**Text block:**
Thank you Melody. I shall take it from here.

Guest Apr 2, 2017
 #10
avatar+26365 
+2

Here's an alternative approach:

 

Alan  Apr 3, 2017
 #11
avatar+18777 
+2

Integrate the following:  ∫x^2 sin^3 (x) dx. Also, please show steps of solution.

I thank you for any help.

 

Formula \(\sin^3(x)\):

\(\begin{array}{|rcll|} \hline \sin(3x) &=& \sin(2x+x) \\ &=& \underbrace{ \sin(2x) }_{=2\sin(x)\cos(x)}\cdot \cos(x)+\underbrace{ \cos(2x) }_{=\cos^2(x)-\sin^2(x)}\cdot \sin(x) \\ &=& 2\sin(x)\cos^2(x) + \cos^2(x)\sin(x)-\sin^3(x) \\ &=& 3\sin(x)\cos^2(x) -\sin^3(x) \\ &=& 3\sin(x) \Big( 1-\sin^2(x) \Big) -\sin^3(x) \\ &=& 3\sin(x) -3\sin^3(x) -\sin^3(x) \\ \sin(3x)&=& 3\sin(x) -4\sin^3(x) \\\\ 4\sin^3(x) &=& 3\sin(x) - \sin(3x) \\ \mathbf{ \sin^3(x) } & \mathbf{=} & \mathbf{ \frac14 \Big( 3\sin(x) - \sin(3x) \Big) } \\ \hline \end{array}\)

 

Double Integration by parts:

\(\begin{array}{|rcll|} \hline \int u\cdot v' &=& u\cdot \int v' - \int (u'\cdot \int v') \quad & | \quad \text{Integrate by parts}\\ \int (u'\cdot \int v') &=& u'\cdot \iint v' - \int (u''\cdot \iint v') \quad & | \quad \text{Integrate by parts} \\\\ \int u\cdot v' &=& u\cdot \int v' - \Big( u'\cdot \iint v' - \int (u''\cdot \iint v') \Big) \\ \mathbf{ \int u\cdot v' } & \mathbf{=} & \mathbf{ u\cdot \int v' - u'\cdot \iint v' + \int (u''\cdot \iint v') } \\ \hline \end{array} \)

 

\(\begin{array}{|llll|} \hline \int x^2 \sin^3 (x)\ dx \qquad & u = x^2 \qquad u' = 2x \qquad u'' = 2 \\ \qquad & v' = sin^3(x)\\ \hline \end{array} \\ \begin{array}{|rcll|} \hline \mathbf{ \int u\cdot v' } & \mathbf{=} & \mathbf{ u\cdot \int v' - u'\cdot \iint v' + \int (u''\cdot \iint v') } \\ \int x^2\cdot sin^3 (x) &=& x^2\cdot \int sin^3(x) - 2x\cdot \iint sin^3(x) + 2\cdot \iiint sin^3(x) \\ \hline \end{array} \)

 

 

\(\int \sin^3(x)\ dx\)

**Dataset rows:**

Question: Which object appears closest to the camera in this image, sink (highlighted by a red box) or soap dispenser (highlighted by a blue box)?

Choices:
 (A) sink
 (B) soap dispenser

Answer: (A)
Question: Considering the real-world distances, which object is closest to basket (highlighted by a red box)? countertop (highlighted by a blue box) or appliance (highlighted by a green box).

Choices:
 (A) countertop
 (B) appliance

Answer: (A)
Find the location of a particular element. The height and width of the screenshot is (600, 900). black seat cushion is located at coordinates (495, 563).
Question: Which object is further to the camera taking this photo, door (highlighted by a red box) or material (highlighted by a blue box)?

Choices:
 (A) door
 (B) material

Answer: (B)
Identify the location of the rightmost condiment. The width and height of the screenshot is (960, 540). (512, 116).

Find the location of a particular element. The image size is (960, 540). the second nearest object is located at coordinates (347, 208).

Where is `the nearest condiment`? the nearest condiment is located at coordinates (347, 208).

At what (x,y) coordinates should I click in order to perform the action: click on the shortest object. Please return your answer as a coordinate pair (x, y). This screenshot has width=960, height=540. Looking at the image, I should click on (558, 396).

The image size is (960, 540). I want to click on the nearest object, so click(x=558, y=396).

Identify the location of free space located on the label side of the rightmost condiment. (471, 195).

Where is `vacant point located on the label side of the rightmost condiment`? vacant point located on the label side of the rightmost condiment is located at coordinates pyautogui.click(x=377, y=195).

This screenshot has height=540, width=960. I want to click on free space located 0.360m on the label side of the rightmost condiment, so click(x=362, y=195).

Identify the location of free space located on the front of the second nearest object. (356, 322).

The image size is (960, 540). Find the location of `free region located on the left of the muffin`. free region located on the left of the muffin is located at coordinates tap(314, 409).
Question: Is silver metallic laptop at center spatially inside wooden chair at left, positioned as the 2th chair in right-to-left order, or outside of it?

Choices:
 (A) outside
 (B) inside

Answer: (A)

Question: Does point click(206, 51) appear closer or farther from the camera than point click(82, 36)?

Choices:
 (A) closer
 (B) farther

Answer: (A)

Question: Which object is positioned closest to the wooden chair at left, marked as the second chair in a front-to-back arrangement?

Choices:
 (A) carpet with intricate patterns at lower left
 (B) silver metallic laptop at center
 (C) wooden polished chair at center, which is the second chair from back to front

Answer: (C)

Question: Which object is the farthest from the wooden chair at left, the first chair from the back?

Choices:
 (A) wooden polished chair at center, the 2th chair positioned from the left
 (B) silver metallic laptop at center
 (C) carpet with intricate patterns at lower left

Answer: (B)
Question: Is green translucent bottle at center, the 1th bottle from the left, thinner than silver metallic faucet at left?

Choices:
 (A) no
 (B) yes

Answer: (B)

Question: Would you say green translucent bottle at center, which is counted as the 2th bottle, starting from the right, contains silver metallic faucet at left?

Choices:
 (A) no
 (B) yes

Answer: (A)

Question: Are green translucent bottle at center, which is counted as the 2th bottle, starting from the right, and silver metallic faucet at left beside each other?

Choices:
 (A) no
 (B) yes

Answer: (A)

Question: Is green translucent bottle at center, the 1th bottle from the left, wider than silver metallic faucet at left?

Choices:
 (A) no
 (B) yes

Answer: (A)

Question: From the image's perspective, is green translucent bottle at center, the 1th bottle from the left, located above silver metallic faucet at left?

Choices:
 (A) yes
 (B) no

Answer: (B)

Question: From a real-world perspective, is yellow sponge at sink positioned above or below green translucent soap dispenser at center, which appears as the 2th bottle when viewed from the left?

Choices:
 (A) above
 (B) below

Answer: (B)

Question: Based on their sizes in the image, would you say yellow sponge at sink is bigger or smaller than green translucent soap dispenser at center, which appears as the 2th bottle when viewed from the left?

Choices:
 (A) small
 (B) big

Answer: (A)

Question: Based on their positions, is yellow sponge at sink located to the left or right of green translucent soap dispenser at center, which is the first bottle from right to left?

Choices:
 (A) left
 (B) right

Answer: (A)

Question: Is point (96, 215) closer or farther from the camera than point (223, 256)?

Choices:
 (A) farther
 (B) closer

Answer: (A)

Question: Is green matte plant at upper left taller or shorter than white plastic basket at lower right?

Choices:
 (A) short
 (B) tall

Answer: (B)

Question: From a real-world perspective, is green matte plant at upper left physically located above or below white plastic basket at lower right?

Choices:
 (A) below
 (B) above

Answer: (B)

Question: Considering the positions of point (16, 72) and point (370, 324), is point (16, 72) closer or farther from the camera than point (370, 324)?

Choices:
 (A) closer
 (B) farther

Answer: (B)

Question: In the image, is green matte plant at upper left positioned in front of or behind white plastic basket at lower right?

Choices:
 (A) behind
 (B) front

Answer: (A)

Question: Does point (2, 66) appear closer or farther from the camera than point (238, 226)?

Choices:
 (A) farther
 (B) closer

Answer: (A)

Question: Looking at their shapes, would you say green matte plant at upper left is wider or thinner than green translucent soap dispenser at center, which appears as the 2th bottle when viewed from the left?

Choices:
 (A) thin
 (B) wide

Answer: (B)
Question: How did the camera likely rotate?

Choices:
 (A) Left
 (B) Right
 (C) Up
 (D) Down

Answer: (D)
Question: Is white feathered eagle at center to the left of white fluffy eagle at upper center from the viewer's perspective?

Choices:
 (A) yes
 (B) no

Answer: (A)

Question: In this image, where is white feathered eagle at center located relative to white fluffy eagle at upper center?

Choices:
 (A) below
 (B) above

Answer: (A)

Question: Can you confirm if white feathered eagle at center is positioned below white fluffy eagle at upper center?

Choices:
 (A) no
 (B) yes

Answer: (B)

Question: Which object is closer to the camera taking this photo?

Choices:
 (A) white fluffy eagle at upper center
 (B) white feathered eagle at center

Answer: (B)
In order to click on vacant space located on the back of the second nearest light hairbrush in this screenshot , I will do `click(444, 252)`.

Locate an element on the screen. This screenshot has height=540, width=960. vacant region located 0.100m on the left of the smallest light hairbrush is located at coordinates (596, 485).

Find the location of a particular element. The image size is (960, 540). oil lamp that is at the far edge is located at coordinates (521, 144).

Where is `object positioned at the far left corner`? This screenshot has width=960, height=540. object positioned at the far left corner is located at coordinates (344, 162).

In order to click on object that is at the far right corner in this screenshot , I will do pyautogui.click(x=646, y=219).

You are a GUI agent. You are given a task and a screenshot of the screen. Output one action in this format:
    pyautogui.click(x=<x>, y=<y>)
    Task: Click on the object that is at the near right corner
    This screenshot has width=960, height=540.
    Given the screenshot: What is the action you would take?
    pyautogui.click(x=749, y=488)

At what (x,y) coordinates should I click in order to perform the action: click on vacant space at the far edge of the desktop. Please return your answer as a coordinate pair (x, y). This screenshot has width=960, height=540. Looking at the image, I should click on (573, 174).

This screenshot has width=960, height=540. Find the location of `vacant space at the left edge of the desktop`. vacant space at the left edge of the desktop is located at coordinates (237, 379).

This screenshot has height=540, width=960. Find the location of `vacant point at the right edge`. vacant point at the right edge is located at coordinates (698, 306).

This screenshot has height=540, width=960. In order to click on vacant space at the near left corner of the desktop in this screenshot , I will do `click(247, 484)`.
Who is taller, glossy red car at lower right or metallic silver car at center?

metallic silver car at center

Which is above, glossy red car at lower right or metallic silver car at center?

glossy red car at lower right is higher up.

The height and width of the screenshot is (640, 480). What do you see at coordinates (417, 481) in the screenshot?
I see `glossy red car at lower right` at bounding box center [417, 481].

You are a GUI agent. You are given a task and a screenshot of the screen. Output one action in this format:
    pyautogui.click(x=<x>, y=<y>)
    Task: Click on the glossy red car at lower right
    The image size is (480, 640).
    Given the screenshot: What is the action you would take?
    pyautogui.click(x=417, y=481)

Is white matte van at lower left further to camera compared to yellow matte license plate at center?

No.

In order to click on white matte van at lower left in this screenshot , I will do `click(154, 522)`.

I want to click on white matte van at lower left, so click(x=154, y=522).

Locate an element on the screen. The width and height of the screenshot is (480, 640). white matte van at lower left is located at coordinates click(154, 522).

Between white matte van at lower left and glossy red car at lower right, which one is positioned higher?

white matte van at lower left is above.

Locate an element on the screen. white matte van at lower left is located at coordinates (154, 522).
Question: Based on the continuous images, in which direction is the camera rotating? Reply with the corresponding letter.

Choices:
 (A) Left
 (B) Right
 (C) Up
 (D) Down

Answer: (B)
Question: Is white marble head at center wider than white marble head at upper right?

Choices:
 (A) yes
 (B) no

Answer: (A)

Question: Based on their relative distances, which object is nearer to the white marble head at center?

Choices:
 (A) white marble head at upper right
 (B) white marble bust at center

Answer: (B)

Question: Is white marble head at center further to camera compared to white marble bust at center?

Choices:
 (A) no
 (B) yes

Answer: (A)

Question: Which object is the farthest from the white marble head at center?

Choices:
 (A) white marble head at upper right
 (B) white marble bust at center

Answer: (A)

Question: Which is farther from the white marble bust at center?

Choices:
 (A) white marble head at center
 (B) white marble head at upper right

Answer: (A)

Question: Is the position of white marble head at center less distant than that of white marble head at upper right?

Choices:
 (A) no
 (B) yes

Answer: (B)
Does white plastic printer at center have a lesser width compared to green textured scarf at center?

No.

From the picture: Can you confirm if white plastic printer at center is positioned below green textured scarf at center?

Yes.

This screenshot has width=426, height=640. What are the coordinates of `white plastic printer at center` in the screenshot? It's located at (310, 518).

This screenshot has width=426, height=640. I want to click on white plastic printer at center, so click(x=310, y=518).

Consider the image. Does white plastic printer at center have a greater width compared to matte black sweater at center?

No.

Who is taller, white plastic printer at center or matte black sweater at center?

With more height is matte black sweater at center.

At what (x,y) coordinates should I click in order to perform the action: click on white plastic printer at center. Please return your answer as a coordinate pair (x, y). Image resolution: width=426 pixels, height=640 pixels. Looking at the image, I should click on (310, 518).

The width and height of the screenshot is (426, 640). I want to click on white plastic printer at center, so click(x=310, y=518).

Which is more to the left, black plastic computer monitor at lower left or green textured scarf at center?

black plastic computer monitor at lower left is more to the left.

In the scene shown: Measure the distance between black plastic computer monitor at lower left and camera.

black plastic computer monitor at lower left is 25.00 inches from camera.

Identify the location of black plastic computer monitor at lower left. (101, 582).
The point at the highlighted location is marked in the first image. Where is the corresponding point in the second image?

**What to do:**
Answer these from the forum thread on integrating x^2 sin^3(x):
(a) What expression does the thread give for sin^3(x) at the end of the "Formula" derivation?
(b) Which identity is used to replace cos(2x) in that derivation?
(c) What are u, u' and u'' set to for the double integration by parts?

**Exercise result:**
(a) sin^3(x) = 1/4 (3 sin(x) − sin(3x))
(b) cos(2x) = cos^2(x) − sin^2(x)
(c) u = x^2, u' = 2x, u'' = 2